While a person can choose to be limited by a set of parents' values in upbringing, the choice is still the child's. By the time late adolescence arrives, a teenager must see that he or she has a choice to opt for the limitations set by parents' values or to opt out of the parents' values delimitations. One is truly responsible for his or her own actions.

In the book, the reader doesn't know anything about Jack or Damon's parents. Still one can make judgments about the accountable level of both teenagers. The two young men didn't look in the mirror to see ther parents. They looked in the mirror and saw themselves.

lari said...

I really don't think i know what living life to its fullest is. I know for a fact that Jack didn't. It's sad how he believed that he did. Yea, he was getting the girls and his little "fun", but that lead him to live his life to the shortest. I would not consider that living the life. Having some moments of pleasure just to find out that his life was almost over. So basically, he didn't get to live a life...just moments.

Then again, Damon never really did anything either. Sure, he had his girl and basketball and studies, but that's about it. When you really start to think about it, "living the life to its fullest" really has no definition.

And as a teenager, i can agree that we can be egocentric. I really can. Right now we believe that all is about us, but does that really deal with our maturity? Well, i guess it does. WE're stuck on what we think and when adults try to help us out by giving us advice on what may help us. We reject it because we're too focused on what WE believe is right for us at that moment.

(it's just amazing how accurate this book is... Not literally, but you can relate to the guys in certain ways for different situations that we might have...)

Mariela said...

I totally agree that sometimes teenager can't help themselves because everyone makes mistakes no doubt about it. But on the other hand there are a few teens, like Damon, that do grow out of that egocentric stage and mature to realize there are different aspects and outlooks on life. Jack and Damon are such real characters. They portray real life teens in that, like Jack, many teens do live blind. I also agree that what you reap is what you sow. TOTALLY! And i also think every teen experiences that maybe not as severe as Jack but at on point they do.
I also beleive that a rock is like a person's life. What a person chooses to do or beleive will definitely shape the outcome of their lives in the future.I dont think it takes a geek to realize Life's simplest preinciple. I think that a person's surroundings affect the teens way of thinking. Their friends' and parents' influence is a big factor. A person's beleifs also are a big factor that shapes their dicisions and outlook on life.

Dwordman said...

Thanks for joining the discussion Lari and Mariela. You have made good points.
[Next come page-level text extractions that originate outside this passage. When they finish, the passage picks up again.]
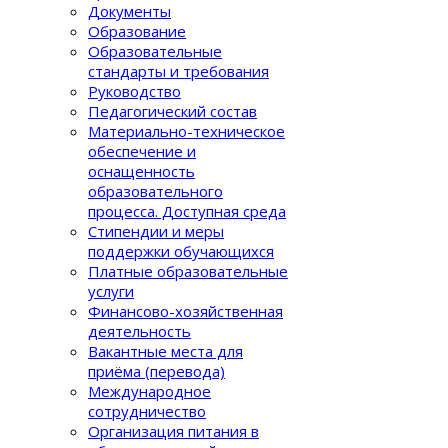
Документы
Образование
Образовательные
стандарты и требования
Руководство
Педагогический состав
Материально-техническое
обеспечение и
оснащенность
образовательного
процеcса. Доступная среда
Стипендии и меры
поддержки обучающихся
Платные образовательные
услуги
Финансово-хозяйственная
деятельность
Вакантные места для
приёма (перевода)
Международное
сотрудничество
Организация питания в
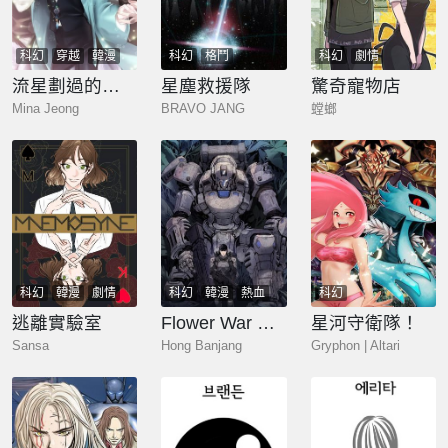
科幻
穿越
韓漫
科幻
格鬥
科幻
劇情
流星劃過的街道
星塵救援隊
驚奇寵物店
Mina Jeong
BRAVO JANG
螳螂
科幻
韓漫
劇情
科幻
韓漫
熱血
科幻
懸疑
奇幻
少年
玄幻
逃離實驗室
Flower War 第一季
星河守衛隊！
Sansa
Hong Banjang
Gryphon | Altari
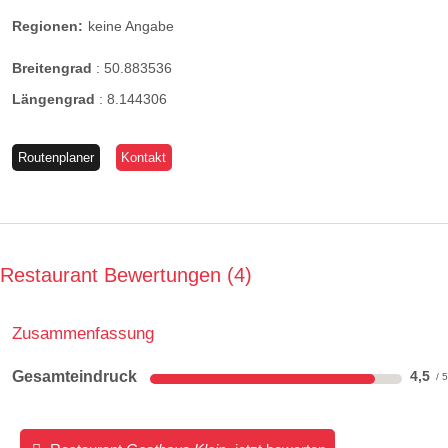
Regionen:
keine Angabe
Breitengrad
:
50.883536
Längengrad
:
8.144306
Routenplaner
Kontakt
Restaurant Bewertungen
4
Zusammenfassung
Gesamteindruck
4,5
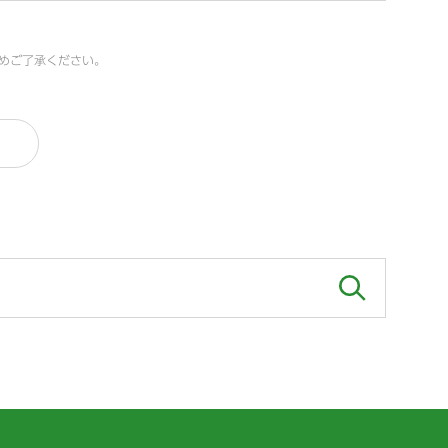
めご了承ください。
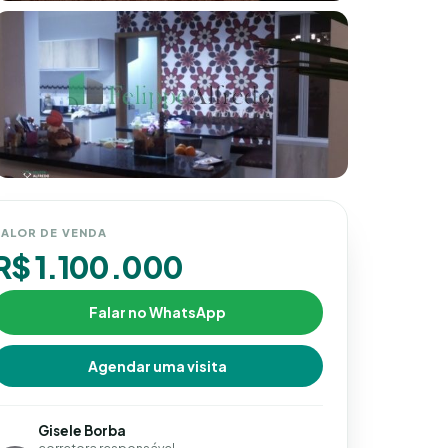
ALOR DE VENDA
R$ 1.100.000
Falar no WhatsApp
Agendar uma visita
Gisele Borba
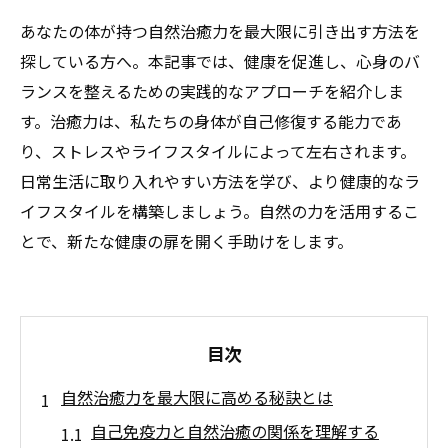
あなたの体が持つ自然治癒力を最大限に引き出す方法を
探している方へ。本記事では、健康を促進し、心身のバ
ランスを整えるための実践的なアプローチを紹介しま
す。治癒力は、私たちの身体が自己修復する能力であ
り、ストレスやライフスタイルによって左右されます。
日常生活に取り入れやすい方法を学び、より健康的なラ
イフスタイルを構築しましょう。自然の力を活用するこ
とで、新たな健康の扉を開く手助けをします。
目次
自然治癒力を最大限に高める秘訣とは
自己免疫力と自然治癒の関係を理解する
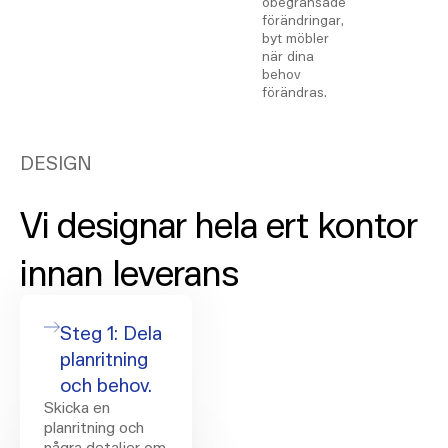
obegränsade
förändringar,
byt möbler
när dina
behov
förändras.
DESIGN
Vi designar hela ert kontor
innan leverans
Steg 1: Dela
planritning
och behov.
Skicka en
planritning och
några detaljer om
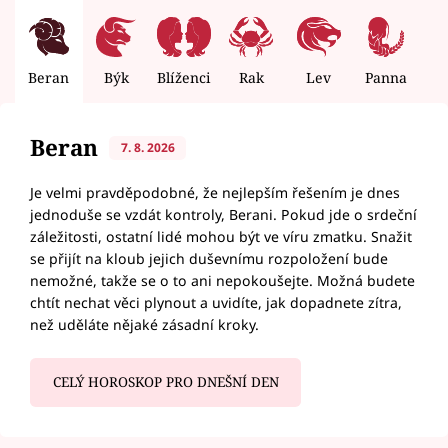
Beran
Býk
Blíženci
Rak
Lev
Panna
V
Beran
7. 8. 2026
Je velmi pravděpodobné, že nejlepším řešením je dnes
jednoduše se vzdát kontroly, Berani. Pokud jde o srdeční
záležitosti, ostatní lidé mohou být ve víru zmatku. Snažit
se přijít na kloub jejich duševnímu rozpoložení bude
nemožné, takže se o to ani nepokoušejte. Možná budete
chtít nechat věci plynout a uvidíte, jak dopadnete zítra,
než uděláte nějaké zásadní kroky.
CELÝ HOROSKOP PRO DNEŠNÍ DEN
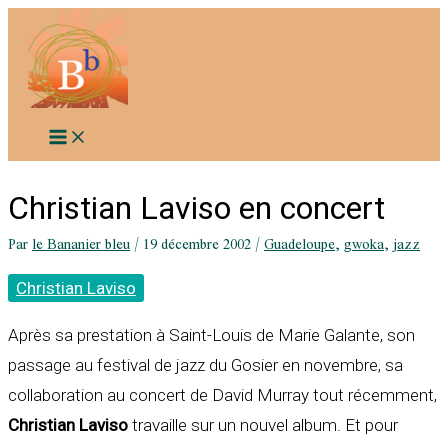
Aller
au
contenu
Christian Laviso en concert
Par
le Bananier bleu
/
19 décembre 2002
/
Guadeloupe
,
gwoka
,
jazz
Christian Laviso
Après sa prestation à Saint-Louis de Marie Galante, son
passage au festival de jazz du Gosier en novembre, sa
collaboration au concert de David Murray tout récemment,
Christian Laviso
travaille sur un nouvel album. Et pour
You bring up the sow-reap principle. That's one I'm still working on. I see a number of times when I have done something that should have cost me but didn't. I also have seen an equal number of times when the smallest remark or action cost me dearly. Then there's the third law of Thermodynamics-for every action there is an equal but opposite reaction. I'm working on that one too. I have seen reactions that didn't match the actions exactly and vice versa. So, I see your point about influence, yet at the same time I don't see the pattern it follows.